Elsewhere, studies have examined whether building muscle can help in cases of arthritis. Broadly speaking the results have been very positive. Researchers have noted that ongoing resistance training programs designed to grow the muscles around a joint help to provide additional support. In essence, the additional muscle mass adds structural support, taking pressure off the joint itself.
While it is advisable to only undergo such a rigorous training program with full support from your doctor, it could be argued that just staying moderately active and combining this with a healthy diet is ideal for supporting muscle health. While you may want to avoid high protein foods like meat and eggs – to limit your arachidonic acid intake – whey protein powders can be a great way to aid muscle growth thanks to regular exercise.
According to Matt Durkin, head nutritionist as Simply Supplements, glucosamine is a sugar that represents an important structural element of the joints. Glucosamine has also been shown to influence the level of hyaluronic acid in your joints – the liquid that lubricates and cushions joints during motion. Unfortunately, levels of glucosamine can fall over time, either thanks to injury or natural ageing. In recent decades ever more people have started to take supplementary glucosamine as a way to top up their natural levels.
While the medical community is far from unanimous in its support of glucosamine, there is a growing body of research that illustrates the potential benefits.
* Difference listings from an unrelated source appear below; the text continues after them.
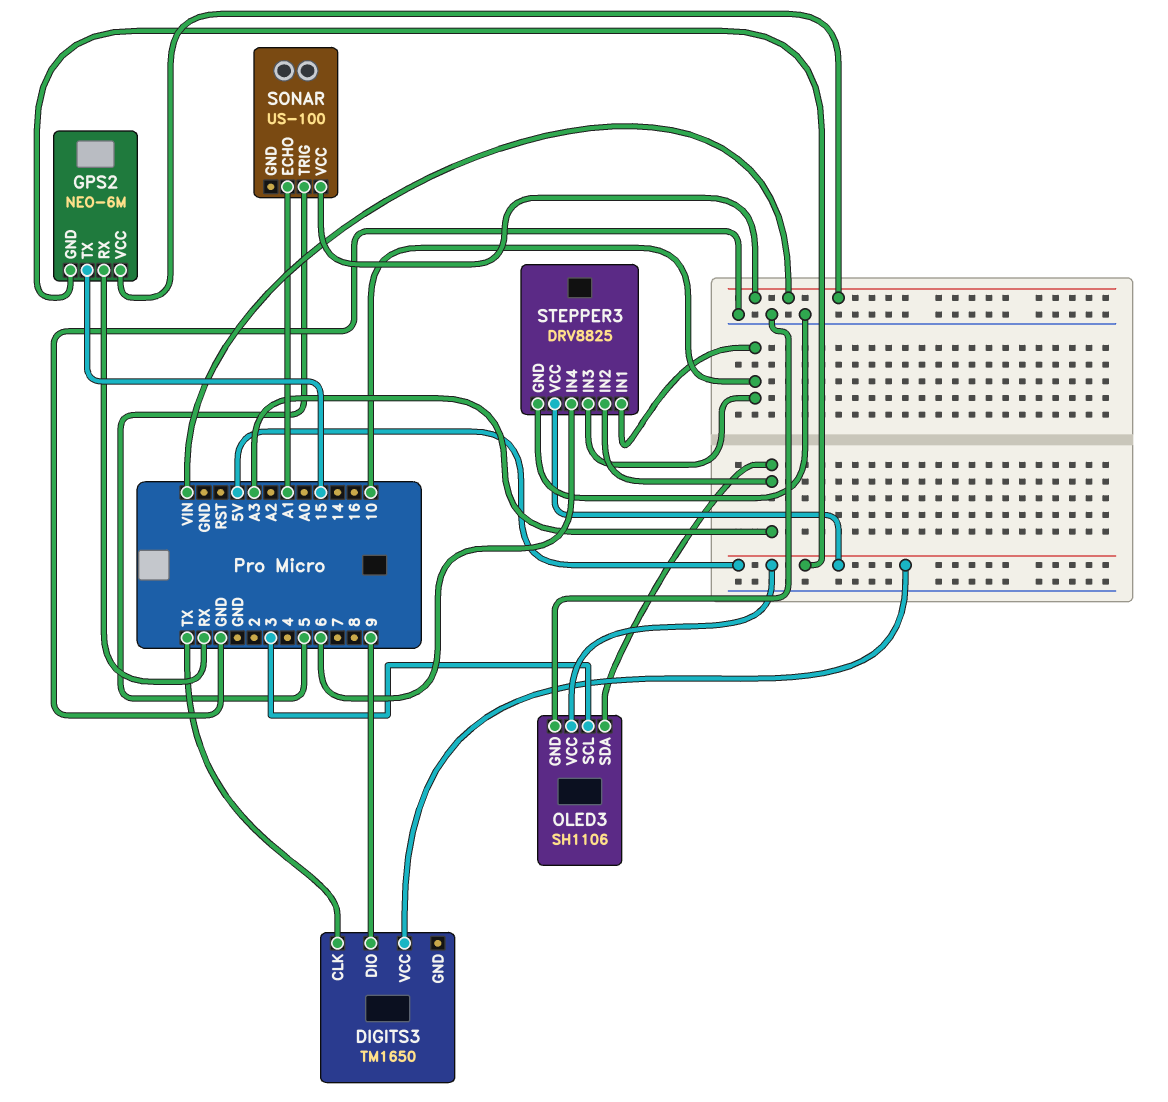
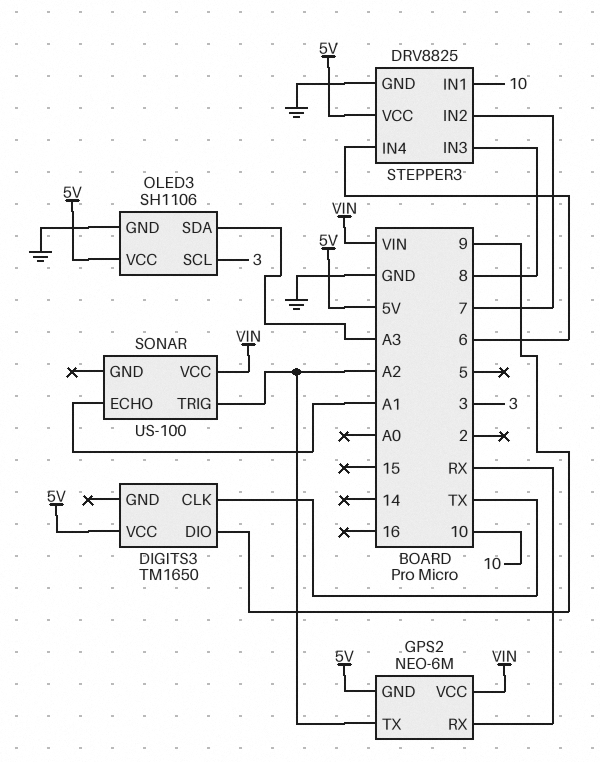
GPS2 pin TX: 15 -> A2
SONAR pin TRIG: 5 -> A2
STEPPER3 pin IN2: A3 -> 7
STEPPER3 pin IN3: 10 -> 8

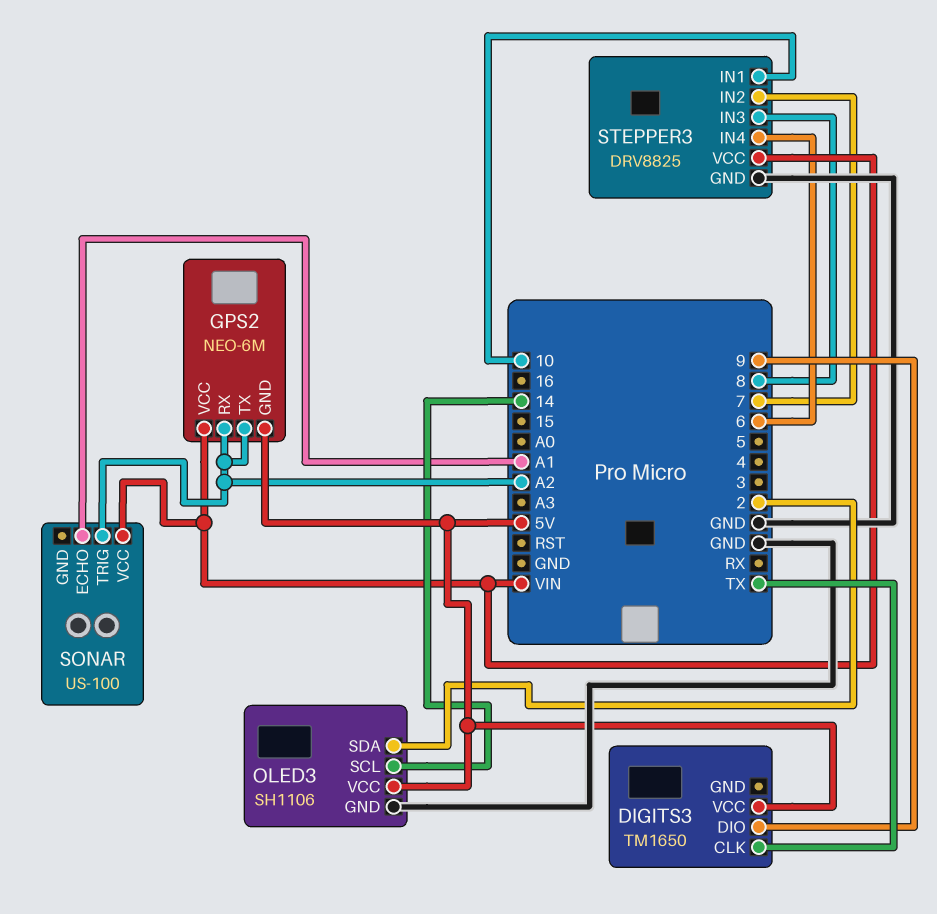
GPS2 pin RX: RX -> A2
OLED3 pin SCL: 3 -> 14
OLED3 pin SDA: A3 -> 2
STEPPER3 pin VCC: 5V -> VIN

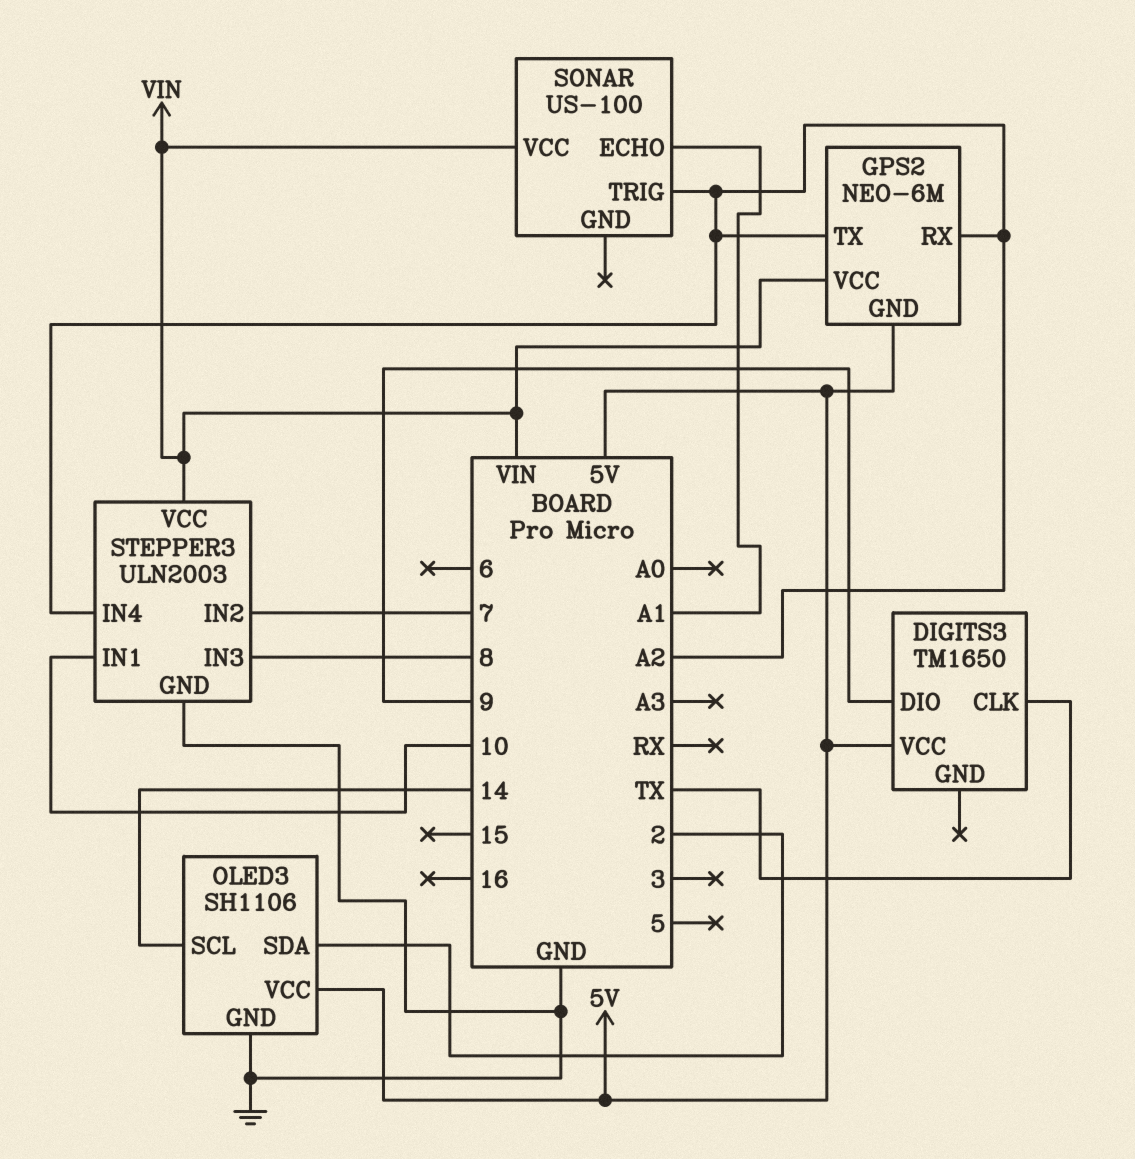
STEPPER3: DRV8825 -> ULN2003
STEPPER3 pin IN4: 6 -> A2

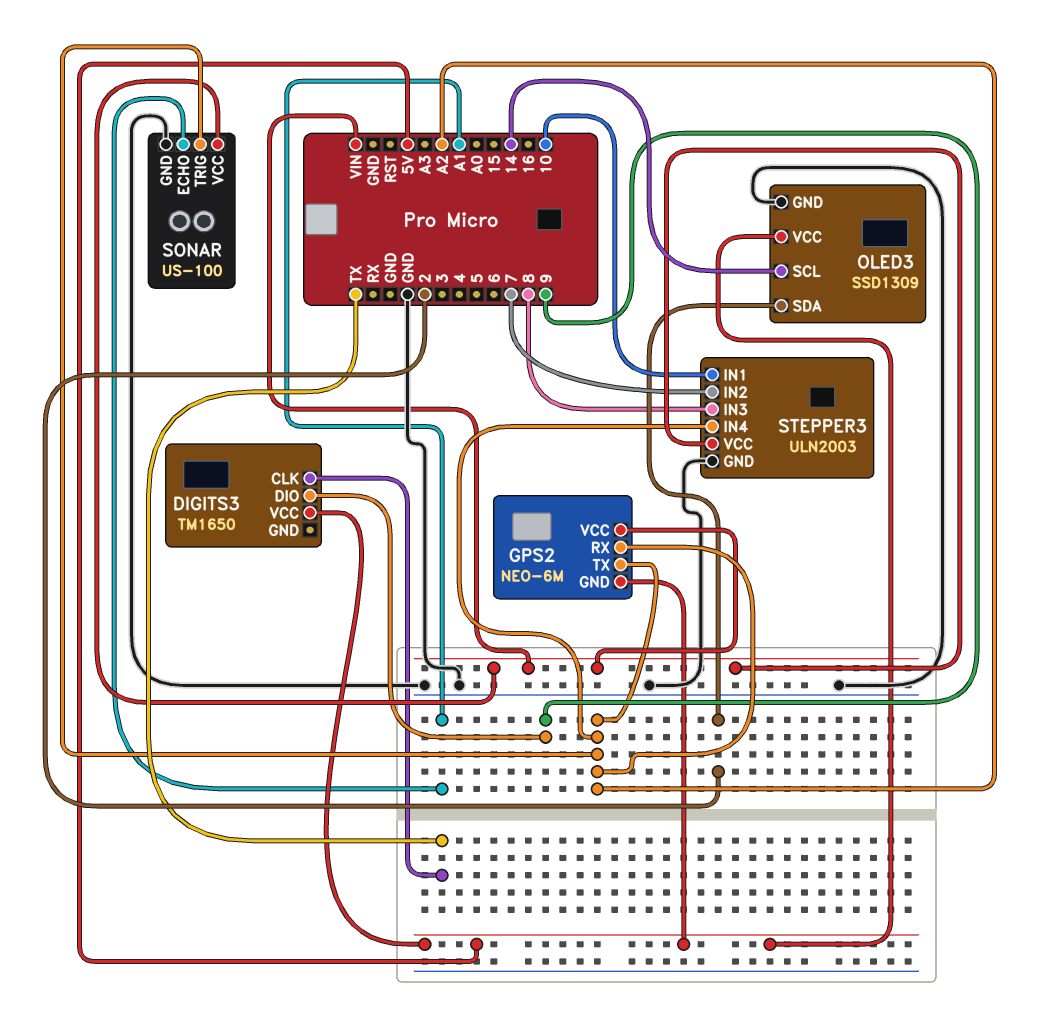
OLED3: SH1106 -> SSD1309
SONAR pin GND: none -> GND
Studies have found, for example, that glucosamine can slow down joint degeneration and increase both speed and range of movement.
Perhaps most excitingly glucosamine is reportedly as potent as ibuprofen for pain relief for people suffering from joint conditions, but without the nasty potential side effects. For these reasons a huge number of people opt to take a daily glucosamine supplement to keep their joints in good condition.
While it can be difficult to completely reverse sore joints, there are a host of different ways in the impact can be mitigated. Numerous studies, involving thousands of participants, have shown that a huge range of dietary and lifestyle changes can positively impact joints. All you need to do now is decide which of the many options you’ll try first.